Brandon Rose is more than a street scholar, recently graduating Summa Cum Laude with a bachelor’s degree in PR/Corporate Communications and currently pursuing his master’s degree.  He applied his PR knowledge to his music career and masterminded an impressive marketing strategy that paid off in a big way.  In his words, “information without application is just fascination.” Trying to maintain balance as a full-time college student, a full-time employee and professional music artist hasn’t been easy, but his dedication attests to the fact that he’s unafraid to push the envelope when it comes to getting what he wants.

Check the stats on what he was able to accomplish within a 6-month timeframe, without a label or management:

  • Self-released inaugural mixtape, “Cold Blooded in the summer of 2016”
  • Directed and self-released 2 videos for songs on the mixtape, “Street Warfare” and “Ridin Round”
  • Received contact from 3 record labels after release of the “Street Warfare” video including RCA Records, Cash Money Records, and 300 Entertainment
  • Performed live at Club Pyramid in Manhattan, Blackthorn 51 in Elmhurst, Queens & The Paper Box in Brooklyn
  • Collected over 3.4 million views on in just 4 months.

The numbers don’t lie; they simply illuminate one frame within a much larger picture.

When you listen to Brandon Rose on the mic, he sounds well beyond his 23 years.  Weighing in at 14 tracks, “Cold Blooded” delivers straight heat with just the right pace and energy needed for a memorable debut effort.  “All of my experiences led me to be cold blooded so I translated them into music.”  A few seconds into “Ridin Round,” you already know this is one of those street anthems perfect for radio.   Chaz “KC” Wilder helmed the production, laying a solid foundation to the insanely catchy hook and deft word play – “On It, I been feelin’ like I gotta get em off me/I could run my own route like Mr.
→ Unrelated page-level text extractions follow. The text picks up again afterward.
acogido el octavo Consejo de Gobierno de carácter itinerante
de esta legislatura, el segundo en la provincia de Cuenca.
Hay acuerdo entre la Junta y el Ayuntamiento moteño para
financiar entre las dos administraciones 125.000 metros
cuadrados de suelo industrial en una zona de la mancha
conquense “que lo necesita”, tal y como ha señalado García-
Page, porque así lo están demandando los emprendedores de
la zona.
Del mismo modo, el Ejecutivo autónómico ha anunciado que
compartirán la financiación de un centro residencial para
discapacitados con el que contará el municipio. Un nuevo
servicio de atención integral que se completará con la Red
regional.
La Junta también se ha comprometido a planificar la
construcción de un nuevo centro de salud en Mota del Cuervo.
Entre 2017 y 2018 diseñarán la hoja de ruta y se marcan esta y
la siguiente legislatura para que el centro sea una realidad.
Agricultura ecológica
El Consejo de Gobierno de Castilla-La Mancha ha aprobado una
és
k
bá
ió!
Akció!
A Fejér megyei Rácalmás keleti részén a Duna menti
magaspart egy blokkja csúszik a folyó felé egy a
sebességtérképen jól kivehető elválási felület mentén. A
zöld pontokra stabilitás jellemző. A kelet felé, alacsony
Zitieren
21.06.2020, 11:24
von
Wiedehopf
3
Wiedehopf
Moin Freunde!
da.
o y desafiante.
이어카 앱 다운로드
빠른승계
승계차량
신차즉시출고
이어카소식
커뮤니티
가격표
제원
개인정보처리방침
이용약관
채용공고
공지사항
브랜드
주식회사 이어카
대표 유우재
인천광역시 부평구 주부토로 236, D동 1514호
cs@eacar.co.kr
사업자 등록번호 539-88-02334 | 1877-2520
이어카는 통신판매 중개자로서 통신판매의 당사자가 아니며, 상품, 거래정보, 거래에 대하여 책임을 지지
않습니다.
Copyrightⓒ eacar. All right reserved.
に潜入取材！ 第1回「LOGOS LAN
Softee/I’m the energizer bunny with coffee/Mr. Big shot got ma Billups call me Chauncey/on ma Steph Curry flow know you can’t cross me.”

On “Street Warfare” co-produced by ThaVenom Beats and Sourze Music, Brandon Rose cuts to the chase and lays down a brutal assault from start to finish, easily one of the mixtape’s standout tracks – “Trigga fingers that won’t aim slow, it’s a work of art when they let that thang go/And if your name’s known it’s hard to keep the flame low/I’m comin’ with the flame throwa, make ya have to change clothes…”  Whether he flows over a trap beat or 90s boom bap, he’s a lyrical vigilante.

Evidenced by the upward trajectory in his career in such a short time, it’s safe to say that Brandon Rose has positioned himself as the pioneer for the community that birthed and bred him, soon to officially add ‘Throggz Neck City’ to the list of respected Hip Hop landmarks.